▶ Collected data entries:

+ + +

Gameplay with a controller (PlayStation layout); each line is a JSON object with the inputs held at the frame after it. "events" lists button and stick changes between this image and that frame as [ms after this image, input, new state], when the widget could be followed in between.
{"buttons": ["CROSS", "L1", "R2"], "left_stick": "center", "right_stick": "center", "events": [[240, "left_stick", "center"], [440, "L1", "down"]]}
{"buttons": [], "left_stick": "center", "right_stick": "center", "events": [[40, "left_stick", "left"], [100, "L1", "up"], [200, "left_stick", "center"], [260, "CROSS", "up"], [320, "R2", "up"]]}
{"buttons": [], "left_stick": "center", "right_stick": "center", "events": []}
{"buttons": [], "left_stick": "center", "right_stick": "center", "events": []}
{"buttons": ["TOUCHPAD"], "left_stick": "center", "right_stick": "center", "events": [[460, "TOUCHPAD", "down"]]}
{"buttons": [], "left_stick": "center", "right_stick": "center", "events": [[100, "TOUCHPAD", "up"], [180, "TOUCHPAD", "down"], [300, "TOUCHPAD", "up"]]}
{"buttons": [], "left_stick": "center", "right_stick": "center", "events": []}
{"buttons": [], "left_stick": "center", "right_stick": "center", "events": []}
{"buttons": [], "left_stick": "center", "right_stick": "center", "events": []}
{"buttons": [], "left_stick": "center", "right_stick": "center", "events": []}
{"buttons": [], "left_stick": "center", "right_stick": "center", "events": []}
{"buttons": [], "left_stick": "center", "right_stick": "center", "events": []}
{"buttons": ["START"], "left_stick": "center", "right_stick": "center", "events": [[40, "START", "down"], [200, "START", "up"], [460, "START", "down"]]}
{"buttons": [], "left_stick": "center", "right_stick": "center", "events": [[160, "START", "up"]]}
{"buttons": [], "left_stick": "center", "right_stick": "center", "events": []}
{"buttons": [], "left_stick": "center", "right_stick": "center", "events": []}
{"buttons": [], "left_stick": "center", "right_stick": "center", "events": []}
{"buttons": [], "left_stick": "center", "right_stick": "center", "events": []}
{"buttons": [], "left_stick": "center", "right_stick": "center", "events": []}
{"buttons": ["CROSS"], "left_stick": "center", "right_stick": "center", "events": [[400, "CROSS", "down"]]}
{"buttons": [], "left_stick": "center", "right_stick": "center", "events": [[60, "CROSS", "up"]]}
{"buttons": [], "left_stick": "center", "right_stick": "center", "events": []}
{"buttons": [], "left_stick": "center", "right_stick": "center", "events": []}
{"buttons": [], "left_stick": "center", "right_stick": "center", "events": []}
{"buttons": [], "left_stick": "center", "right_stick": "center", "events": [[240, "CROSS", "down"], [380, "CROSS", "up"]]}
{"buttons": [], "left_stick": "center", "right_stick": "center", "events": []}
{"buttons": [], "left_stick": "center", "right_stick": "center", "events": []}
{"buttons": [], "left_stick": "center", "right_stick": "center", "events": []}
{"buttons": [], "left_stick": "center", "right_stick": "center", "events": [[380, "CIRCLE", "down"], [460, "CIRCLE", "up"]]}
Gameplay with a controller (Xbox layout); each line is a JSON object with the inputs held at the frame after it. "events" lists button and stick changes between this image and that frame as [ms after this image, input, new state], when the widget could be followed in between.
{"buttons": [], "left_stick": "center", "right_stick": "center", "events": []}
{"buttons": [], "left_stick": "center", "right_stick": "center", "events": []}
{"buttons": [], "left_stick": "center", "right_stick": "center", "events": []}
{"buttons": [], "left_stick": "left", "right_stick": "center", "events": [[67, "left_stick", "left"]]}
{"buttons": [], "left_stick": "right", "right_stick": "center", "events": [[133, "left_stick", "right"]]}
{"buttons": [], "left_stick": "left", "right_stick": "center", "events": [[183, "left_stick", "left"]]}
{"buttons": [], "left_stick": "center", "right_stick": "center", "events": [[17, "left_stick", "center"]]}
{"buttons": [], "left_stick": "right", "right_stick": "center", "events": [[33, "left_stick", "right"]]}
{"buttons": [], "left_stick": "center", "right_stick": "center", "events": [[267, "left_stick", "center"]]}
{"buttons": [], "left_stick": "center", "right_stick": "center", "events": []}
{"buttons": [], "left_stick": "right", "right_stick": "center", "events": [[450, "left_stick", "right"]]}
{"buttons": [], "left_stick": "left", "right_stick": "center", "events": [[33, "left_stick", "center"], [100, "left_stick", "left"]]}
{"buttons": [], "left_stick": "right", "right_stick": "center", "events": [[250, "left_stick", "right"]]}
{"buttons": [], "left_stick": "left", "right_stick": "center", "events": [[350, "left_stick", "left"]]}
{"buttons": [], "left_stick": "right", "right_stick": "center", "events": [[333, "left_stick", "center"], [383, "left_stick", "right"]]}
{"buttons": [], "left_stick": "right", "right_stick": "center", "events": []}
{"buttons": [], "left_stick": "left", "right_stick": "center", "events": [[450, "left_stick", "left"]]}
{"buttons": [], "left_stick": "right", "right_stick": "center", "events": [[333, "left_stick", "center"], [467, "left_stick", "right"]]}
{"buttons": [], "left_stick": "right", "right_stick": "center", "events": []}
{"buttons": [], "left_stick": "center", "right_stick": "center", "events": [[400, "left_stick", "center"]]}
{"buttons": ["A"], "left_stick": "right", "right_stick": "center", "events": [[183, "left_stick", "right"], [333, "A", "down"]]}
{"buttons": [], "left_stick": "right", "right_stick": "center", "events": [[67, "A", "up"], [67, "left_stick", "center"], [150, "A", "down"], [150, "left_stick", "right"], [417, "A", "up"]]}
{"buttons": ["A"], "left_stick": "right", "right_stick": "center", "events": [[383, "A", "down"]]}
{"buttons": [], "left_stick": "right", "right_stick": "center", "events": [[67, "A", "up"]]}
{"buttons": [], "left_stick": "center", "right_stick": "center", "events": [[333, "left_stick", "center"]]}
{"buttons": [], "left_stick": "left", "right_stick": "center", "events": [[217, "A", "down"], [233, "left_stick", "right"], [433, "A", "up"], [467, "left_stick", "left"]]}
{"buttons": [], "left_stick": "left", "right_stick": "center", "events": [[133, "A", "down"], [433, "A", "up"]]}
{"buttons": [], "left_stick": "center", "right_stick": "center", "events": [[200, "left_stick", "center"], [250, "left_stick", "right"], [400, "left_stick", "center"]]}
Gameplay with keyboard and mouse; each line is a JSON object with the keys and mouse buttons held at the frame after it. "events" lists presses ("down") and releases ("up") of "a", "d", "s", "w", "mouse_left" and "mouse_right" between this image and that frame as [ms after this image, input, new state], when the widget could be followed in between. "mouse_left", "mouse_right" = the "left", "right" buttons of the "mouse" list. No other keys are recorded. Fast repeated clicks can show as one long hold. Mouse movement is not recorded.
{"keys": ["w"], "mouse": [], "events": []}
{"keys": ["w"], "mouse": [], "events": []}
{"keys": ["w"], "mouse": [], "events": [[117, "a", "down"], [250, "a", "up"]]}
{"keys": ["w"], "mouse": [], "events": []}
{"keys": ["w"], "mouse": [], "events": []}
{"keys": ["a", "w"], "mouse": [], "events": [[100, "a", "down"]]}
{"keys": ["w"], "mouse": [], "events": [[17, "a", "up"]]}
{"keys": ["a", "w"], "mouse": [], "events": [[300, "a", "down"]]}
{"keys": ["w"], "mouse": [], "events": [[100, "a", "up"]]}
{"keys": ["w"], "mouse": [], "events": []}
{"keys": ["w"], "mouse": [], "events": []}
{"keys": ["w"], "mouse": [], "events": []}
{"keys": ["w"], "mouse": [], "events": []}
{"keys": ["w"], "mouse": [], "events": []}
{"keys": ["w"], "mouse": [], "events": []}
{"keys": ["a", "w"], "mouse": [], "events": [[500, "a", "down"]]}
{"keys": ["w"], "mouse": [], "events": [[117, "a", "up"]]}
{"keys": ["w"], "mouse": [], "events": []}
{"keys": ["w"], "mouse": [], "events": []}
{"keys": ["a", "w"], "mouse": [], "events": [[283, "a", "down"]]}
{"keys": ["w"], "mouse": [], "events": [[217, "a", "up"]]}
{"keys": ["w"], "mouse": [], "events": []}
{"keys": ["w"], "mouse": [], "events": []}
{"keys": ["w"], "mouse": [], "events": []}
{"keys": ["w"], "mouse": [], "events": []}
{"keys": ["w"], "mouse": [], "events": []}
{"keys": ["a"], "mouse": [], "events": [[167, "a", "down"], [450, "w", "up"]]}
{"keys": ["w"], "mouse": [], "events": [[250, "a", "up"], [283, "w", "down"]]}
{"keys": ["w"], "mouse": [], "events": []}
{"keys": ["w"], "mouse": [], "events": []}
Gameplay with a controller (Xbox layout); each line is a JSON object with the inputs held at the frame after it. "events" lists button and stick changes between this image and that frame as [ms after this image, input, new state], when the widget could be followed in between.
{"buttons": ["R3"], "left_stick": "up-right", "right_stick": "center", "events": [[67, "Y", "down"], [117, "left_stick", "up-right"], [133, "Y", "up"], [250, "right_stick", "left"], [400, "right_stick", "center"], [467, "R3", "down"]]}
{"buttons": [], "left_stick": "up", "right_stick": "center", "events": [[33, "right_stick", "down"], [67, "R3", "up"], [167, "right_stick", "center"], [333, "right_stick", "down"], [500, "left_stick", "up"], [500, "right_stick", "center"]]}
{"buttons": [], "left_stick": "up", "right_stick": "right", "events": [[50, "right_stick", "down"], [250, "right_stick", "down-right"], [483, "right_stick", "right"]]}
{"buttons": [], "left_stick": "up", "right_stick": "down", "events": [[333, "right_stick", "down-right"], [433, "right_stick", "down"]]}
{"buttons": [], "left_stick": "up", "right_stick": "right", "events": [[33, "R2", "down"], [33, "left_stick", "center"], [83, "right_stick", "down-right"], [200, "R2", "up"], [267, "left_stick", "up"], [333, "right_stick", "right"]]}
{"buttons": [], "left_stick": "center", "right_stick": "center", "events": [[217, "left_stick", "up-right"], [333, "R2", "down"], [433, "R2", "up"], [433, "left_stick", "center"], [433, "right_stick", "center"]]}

+ + +

▶ Try it: Where a line of the data holds the word "TOUCHPAD", copy that line.

▶ Result of this task:
{"buttons": ["TOUCHPAD"], "left_stick": "center", "right_stick": "center", "events": [[460, "TOUCHPAD", "down"]]}
{"buttons": [], "left_stick": "center", "right_stick": "center", "events": [[100, "TOUCHPAD", "up"], [180, "TOUCHPAD", "down"], [300, "TOUCHPAD", "up"]]}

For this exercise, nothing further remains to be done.